##### Data entries #####
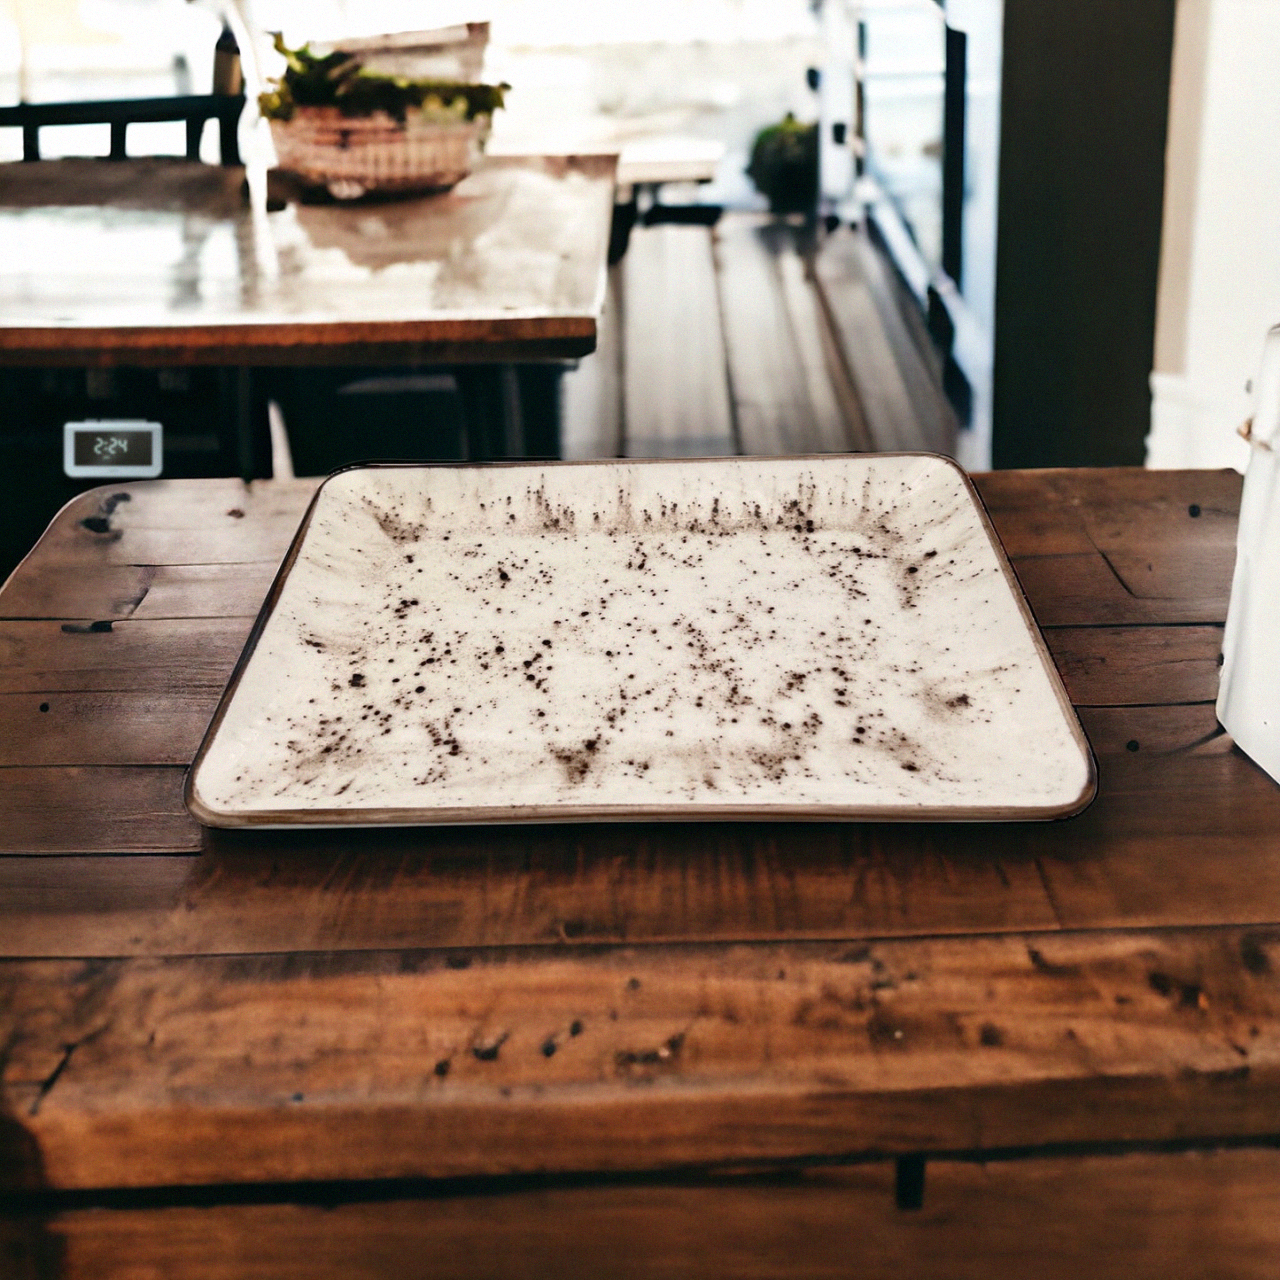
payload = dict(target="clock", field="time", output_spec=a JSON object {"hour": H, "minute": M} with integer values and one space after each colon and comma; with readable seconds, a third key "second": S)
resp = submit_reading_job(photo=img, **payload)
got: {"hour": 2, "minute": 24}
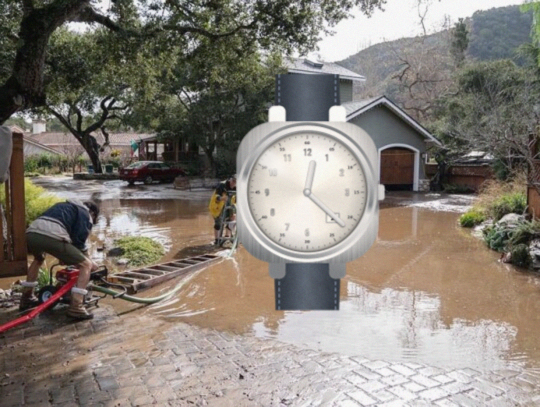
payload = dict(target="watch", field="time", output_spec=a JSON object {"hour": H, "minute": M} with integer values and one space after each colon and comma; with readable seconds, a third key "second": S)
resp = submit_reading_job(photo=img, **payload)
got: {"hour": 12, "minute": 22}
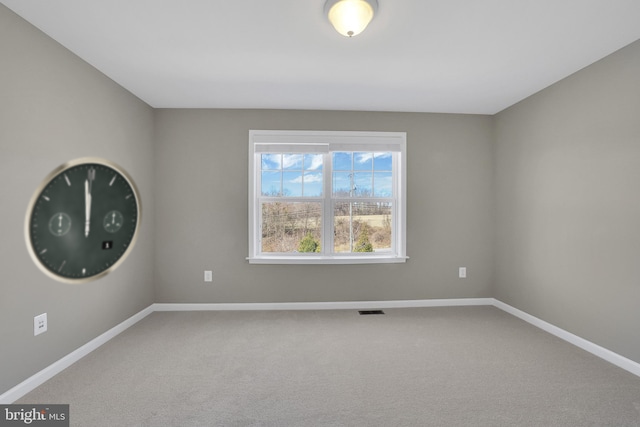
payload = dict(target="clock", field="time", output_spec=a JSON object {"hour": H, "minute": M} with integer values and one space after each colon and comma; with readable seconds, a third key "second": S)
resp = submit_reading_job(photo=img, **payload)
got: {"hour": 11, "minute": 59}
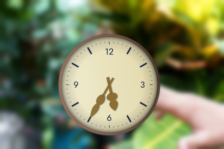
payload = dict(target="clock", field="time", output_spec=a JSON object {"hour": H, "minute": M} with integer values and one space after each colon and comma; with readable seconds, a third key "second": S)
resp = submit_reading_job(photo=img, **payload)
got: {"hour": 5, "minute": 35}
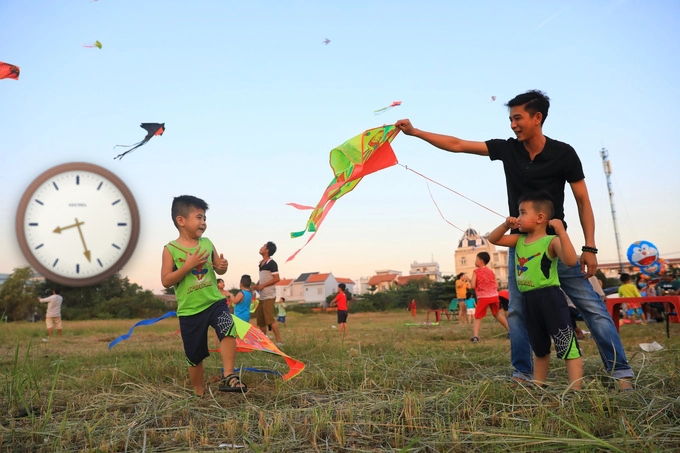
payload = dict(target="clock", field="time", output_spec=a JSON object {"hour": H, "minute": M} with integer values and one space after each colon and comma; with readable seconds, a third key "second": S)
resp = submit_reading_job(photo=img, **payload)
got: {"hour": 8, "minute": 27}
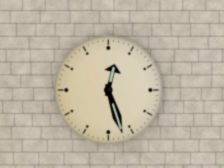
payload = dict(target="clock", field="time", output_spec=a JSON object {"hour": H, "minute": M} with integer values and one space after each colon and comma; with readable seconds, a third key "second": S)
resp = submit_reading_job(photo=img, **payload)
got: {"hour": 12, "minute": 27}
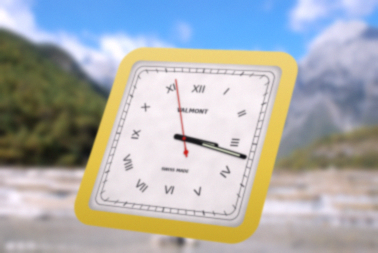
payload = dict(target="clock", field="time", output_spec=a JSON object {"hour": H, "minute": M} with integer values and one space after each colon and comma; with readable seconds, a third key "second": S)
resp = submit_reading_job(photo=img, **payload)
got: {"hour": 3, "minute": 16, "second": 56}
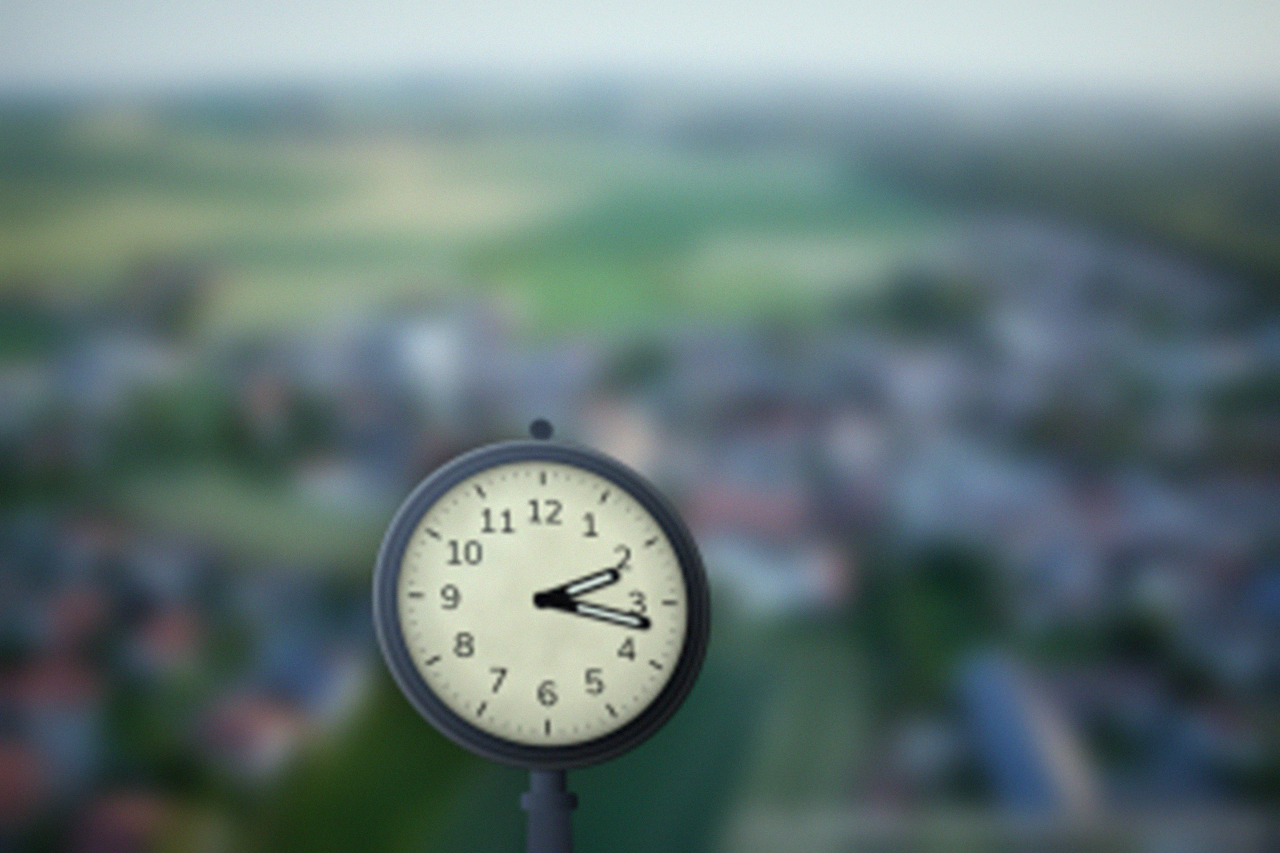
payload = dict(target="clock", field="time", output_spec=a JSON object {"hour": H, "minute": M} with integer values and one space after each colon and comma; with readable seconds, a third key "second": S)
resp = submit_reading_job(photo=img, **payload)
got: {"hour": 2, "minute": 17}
#####
##### Data entries #####
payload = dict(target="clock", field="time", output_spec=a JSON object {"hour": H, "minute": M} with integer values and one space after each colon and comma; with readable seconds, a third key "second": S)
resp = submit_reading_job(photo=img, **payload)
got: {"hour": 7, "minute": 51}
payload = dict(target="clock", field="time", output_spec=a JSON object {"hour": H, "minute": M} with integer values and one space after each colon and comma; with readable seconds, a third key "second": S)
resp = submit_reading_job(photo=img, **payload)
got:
#####
Task prompt
Count the lines in the records above that contain the string "watch", treating uppercase and lowercase as different. Reply with the number alone.

Written reply
1